As expected, the researchers found that positive emotions were higher on days when a participant’s geolocation score was greater, suggesting that daily novelty exposure is associated with well-being. It is worth noting that the researchers also sought to see whether this relationship was bidirectional – in other words, if individuals are also more motivated to explore their environments on days they are feeling better. Interestingly, in this second set of experiments, they confirmed that experiential diversity is associated with more positive emotions, and they also found that this in turn is associated with more novel and diverse experiences the next day. This is consistent with speculation that behaviors promoting positive emotions can create positive feedback loops, or “upward spirals,” that promote subsequent development of more positive emotions (Garland et al., 2010). This idea is intuitive to many of us: For example, we often want to celebrate after completing a big project or accomplishing a goal, to perpetuate the positive emotions we are experiencing.

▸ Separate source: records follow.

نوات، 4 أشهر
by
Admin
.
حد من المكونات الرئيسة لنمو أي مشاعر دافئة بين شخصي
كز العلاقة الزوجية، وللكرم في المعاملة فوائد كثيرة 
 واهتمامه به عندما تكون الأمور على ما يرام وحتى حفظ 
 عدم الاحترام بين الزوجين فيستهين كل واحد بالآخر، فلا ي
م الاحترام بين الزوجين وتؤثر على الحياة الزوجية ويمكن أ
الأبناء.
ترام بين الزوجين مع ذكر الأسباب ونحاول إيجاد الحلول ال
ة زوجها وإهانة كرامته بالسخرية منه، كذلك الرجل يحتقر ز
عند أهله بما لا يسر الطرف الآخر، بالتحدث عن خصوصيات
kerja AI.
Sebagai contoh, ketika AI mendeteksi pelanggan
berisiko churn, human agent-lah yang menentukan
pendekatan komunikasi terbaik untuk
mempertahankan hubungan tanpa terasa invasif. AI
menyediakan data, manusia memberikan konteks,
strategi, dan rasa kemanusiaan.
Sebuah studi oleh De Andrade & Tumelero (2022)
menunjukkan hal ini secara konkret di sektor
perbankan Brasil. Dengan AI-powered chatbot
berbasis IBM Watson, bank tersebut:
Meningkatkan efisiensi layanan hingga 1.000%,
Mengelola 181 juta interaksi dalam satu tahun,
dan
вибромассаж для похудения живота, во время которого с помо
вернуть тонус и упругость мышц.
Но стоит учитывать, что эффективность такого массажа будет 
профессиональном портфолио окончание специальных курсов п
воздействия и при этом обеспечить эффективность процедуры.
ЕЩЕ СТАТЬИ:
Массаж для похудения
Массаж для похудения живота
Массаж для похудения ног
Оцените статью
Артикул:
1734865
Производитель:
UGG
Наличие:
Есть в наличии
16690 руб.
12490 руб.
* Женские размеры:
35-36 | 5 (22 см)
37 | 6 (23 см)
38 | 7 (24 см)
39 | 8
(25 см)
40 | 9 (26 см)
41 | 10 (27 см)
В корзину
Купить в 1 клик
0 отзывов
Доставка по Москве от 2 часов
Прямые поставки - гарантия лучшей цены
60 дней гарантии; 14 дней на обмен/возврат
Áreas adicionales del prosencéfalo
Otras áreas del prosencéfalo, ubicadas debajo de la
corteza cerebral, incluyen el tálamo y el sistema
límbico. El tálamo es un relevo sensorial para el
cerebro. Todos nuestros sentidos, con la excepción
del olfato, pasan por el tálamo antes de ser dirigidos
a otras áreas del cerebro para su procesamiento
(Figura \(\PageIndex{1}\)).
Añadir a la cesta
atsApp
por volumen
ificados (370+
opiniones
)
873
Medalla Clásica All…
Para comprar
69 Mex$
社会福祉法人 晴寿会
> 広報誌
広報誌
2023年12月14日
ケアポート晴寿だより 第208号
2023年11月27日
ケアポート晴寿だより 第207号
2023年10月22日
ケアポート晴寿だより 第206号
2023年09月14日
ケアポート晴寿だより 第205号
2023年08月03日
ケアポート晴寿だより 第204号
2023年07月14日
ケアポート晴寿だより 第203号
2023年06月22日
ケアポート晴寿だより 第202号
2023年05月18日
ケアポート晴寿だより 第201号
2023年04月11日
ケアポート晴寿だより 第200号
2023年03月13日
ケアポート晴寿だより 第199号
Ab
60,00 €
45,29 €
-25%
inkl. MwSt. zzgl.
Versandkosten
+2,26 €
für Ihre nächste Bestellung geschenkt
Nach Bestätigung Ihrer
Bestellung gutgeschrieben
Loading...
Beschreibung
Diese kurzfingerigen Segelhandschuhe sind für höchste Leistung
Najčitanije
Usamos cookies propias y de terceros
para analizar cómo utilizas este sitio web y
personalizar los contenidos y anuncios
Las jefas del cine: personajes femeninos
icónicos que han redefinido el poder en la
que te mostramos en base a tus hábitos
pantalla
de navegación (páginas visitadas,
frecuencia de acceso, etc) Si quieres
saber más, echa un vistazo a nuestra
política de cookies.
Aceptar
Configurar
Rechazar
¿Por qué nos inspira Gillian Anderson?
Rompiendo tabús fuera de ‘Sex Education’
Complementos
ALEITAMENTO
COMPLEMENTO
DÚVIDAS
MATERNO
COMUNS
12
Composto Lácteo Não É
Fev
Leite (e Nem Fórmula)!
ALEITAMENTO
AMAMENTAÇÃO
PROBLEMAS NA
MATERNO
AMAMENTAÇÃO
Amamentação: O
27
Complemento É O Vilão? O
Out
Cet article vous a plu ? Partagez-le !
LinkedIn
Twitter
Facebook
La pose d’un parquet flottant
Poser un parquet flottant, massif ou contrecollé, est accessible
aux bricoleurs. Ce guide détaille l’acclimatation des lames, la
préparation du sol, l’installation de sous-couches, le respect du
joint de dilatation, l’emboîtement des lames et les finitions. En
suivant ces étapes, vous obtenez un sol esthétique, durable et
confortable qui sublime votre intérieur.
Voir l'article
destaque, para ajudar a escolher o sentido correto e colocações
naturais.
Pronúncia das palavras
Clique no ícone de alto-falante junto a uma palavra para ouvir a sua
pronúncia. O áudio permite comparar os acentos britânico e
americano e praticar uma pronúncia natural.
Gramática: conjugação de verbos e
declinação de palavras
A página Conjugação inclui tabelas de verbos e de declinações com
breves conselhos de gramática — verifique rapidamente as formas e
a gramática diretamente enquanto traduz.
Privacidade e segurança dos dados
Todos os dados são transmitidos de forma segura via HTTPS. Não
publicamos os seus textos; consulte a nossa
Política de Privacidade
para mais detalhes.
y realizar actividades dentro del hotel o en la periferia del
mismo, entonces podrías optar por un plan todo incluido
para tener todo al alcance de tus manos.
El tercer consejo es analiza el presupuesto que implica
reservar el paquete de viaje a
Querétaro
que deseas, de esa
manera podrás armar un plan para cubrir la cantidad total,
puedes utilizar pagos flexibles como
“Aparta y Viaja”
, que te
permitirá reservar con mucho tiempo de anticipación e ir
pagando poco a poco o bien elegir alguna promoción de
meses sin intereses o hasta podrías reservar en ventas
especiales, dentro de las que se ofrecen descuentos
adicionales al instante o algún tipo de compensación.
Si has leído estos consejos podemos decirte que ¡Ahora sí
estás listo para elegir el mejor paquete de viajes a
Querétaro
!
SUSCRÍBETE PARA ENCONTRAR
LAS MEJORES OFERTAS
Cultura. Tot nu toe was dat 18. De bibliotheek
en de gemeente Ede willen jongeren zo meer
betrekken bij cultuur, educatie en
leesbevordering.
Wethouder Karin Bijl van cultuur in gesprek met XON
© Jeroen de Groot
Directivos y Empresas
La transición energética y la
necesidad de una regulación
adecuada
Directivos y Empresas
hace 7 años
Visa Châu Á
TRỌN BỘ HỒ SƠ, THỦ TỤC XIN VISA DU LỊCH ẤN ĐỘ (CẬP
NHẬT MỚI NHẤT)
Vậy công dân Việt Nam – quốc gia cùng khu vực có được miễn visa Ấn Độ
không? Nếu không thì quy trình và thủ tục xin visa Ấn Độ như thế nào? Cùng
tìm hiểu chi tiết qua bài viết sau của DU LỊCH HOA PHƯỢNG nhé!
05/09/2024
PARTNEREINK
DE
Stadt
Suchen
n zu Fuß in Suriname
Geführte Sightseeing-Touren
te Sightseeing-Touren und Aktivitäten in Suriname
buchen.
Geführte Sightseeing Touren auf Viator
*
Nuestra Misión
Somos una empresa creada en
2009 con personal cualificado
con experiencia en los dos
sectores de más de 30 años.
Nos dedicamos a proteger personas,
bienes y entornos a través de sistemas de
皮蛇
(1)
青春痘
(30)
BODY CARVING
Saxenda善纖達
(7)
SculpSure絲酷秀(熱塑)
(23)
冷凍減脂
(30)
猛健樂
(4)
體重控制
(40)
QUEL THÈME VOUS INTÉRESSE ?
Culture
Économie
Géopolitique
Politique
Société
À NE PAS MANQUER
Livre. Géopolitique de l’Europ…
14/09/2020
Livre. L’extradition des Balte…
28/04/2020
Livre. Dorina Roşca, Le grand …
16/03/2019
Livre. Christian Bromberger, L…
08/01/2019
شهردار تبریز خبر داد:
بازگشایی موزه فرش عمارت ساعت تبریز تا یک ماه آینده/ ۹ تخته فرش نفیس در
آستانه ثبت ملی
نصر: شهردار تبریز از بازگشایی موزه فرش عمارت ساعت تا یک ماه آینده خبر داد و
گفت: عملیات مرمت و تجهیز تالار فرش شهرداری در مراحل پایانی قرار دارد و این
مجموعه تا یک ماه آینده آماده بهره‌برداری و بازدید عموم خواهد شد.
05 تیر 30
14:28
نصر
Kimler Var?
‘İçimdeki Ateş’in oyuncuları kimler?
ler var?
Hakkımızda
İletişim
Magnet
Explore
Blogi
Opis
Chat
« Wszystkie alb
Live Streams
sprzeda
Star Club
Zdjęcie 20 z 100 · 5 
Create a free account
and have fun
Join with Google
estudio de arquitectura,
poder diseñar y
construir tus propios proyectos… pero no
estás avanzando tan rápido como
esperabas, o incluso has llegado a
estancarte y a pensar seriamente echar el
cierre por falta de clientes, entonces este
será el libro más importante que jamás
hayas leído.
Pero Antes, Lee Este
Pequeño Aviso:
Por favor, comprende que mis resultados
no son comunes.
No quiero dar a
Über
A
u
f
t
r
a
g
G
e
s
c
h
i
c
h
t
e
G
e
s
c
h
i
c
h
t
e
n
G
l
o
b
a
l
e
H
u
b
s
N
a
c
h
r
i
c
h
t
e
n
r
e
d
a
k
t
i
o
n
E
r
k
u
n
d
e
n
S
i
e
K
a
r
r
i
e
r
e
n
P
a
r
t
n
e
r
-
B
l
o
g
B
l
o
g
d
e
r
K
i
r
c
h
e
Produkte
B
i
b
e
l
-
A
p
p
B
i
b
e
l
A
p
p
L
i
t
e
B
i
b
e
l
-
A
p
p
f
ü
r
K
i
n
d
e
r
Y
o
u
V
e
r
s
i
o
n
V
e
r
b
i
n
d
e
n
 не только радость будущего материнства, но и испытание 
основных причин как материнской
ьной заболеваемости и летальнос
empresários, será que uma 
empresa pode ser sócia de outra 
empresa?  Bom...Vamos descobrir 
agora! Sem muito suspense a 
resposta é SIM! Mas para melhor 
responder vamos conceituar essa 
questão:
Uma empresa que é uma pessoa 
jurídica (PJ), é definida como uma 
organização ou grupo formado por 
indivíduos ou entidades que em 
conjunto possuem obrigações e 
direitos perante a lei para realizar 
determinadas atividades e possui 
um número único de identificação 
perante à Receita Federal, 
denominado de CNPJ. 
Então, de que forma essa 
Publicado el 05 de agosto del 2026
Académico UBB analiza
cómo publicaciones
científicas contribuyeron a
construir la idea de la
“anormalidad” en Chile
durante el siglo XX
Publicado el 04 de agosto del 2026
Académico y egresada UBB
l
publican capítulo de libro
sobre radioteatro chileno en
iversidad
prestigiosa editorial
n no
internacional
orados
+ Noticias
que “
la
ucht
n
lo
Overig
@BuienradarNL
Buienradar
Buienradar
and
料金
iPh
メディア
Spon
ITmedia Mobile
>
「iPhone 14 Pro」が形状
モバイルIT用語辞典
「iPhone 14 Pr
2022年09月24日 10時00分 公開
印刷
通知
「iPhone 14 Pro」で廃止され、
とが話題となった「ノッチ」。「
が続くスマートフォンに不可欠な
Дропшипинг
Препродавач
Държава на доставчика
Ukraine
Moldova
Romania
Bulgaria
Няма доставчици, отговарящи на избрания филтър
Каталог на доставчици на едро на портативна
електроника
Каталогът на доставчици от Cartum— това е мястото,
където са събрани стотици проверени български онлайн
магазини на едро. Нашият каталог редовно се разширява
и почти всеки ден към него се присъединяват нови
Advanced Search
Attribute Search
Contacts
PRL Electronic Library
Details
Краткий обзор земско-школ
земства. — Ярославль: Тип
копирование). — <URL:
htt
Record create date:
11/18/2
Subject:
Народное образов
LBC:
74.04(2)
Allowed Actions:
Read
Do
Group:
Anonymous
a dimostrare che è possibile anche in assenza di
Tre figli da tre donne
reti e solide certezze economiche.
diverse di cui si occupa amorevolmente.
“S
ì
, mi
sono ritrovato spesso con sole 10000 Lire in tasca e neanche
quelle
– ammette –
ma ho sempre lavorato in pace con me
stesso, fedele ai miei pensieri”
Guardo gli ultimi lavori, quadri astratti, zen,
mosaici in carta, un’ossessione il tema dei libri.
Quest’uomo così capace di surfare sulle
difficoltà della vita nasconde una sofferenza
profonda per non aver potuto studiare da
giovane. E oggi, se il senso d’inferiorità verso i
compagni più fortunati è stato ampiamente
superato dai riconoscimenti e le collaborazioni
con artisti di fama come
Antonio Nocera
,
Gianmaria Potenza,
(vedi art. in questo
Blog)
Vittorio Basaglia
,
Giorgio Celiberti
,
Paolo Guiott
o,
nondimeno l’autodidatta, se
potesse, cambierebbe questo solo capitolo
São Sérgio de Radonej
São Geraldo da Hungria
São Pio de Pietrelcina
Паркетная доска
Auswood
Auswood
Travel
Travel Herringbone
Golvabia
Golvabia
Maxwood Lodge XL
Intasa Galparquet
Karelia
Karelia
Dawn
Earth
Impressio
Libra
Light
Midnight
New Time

One question remained for the researchers: How exactly does the human mind operate in this way? What is the neural explanation for our increase in positive emotions in response to experiential diversity? To answer, Heller et al. performed an MRI scan on approximately half of the participants after the geolocation tracking period. They found that the degree to which the neural regions important for memory and processing of reward/environmental novelty work together — the connectivity of the hippocampus and striatum — is associated with the relationship between experiential diversity and positive emotions.

Implications of the Study

  • Increases in the daily diversity of one’s physical location were associated with increases in positive emotions, which in turn promoted subsequent development of more positive emotions.
  • This effect was related to the coupling of the neural regions used in memory processing and processing of rewarding stimuli (i.e., integration of hippocampus and striatum)
 Schatzie Brunner
Source: Image Source: Schatzie Brunner

From the data collected by Heller et al., we see that engaging in new and diverse real-world daily experiences may have lasting impacts on well-being. Especially in light of the slowly receding pandemic, we encourage you to take some time today, or in the next few days, to find new, different activities to experience. As quarantine measures become less strict, take that extra time to explore the city with your family, or hike that new trail nearby. Even if it sometimes takes a lot of energy to do new things, who knows how much of an “upward spiral” you’ll find yourself in?

Adam Zhang (Yale undergraduate) and Dr. Reuma Gadassi-Polack contributed to this post


Choi, K. R., Heilemann, M. V., Fauer, A., & Mead, M. (2020). A Second Pandemic: Mental Health Spillover From the Novel Coronavirus (COVID-19). Journal of the American Psychiatric Nurses Association, 26, 340–343.

Freund, J., Brandmaier, A. M., Lewejohann, L., Kirste, I., Kritzler, M., Krüger, A., Sachser, N., Lindenberger, U., & Kempermann, G. (2013). Emergence of individuality in genetically identical mice. Science (New York, N.Y.), 340(6133), 756–759.

Garland, E. L., Fredrickson, B., Kring, A. M., Johnson, D. P., Meyer, P. S., & Penn, D. L. (2010). Upward spirals of positive emotions counter downward spirals of negativity: insights from the broaden-and-build theory and affective neuroscience on the treatment of emotion dysfunctions and deficits in psychopathology. Clinical psychology review, 30(7), 849–864.

Goodroe, S. C., Starnes, J., & Brown, T. I. (2018). The Complex Nature of Hippocampal-Striatal Interactions in Spatial Navigation. Frontiers in human neuroscience, 12, 250.

Tost, H., Champagne, F. A., & Meyer-Lindenberg, A. (2015). Environmental influence in the brain, human welfare and mental health. Nature neuroscience, 18(10), 1421–1431.

van Praag, H., Kempermann, G., & Gage, F. H. (2000). Neural consequences of environmental enrichment. Nature reviews. Neuroscience, 1(3), 191–198.